[Page images with their extracted text]

════════════════

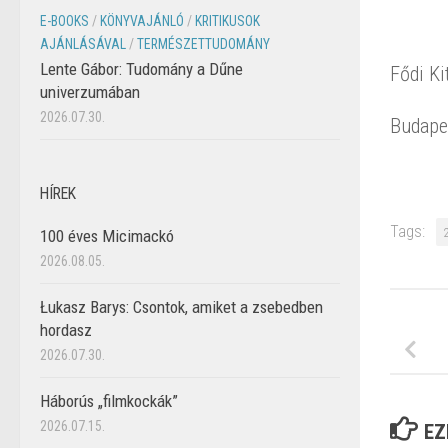
E-BOOKS
/
KÖNYVAJÁNLÓ
/
KRITIKUSOK
AJÁNLÁSÁVAL
/
TERMÉSZETTUDOMÁNY
Lente Gábor: Tudomány a Dűne
Fődi Kit
univerzumában
2026.07.30.
Budapes
HÍREK
Tags:
100 éves Micimackó
2026.08.05.
Łukasz Barys: Csontok, amiket a zsebedben
hordasz
2026.07.30.
Háborús „filmkockák”
2026.07.15.
EZ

════════════════

Transcribe every line of text in the data above word for word, and leave the pictures out of your answer.

_Exercise response_.
E-BOOKS
/
KÖNYVAJÁNLÓ
/
KRITIKUSOK
AJÁNLÁSÁVAL
/
TERMÉSZETTUDOMÁNY
Lente Gábor: Tudomány a Dűne
Fődi Kit
univerzumában
2026.07.30.
Budapes
HÍREK
Tags:
100 éves Micimackó
2026.08.05.
Łukasz Barys: Csontok, amiket a zsebedben
hordasz
2026.07.30.
Háborús „filmkockák”
2026.07.15.
EZ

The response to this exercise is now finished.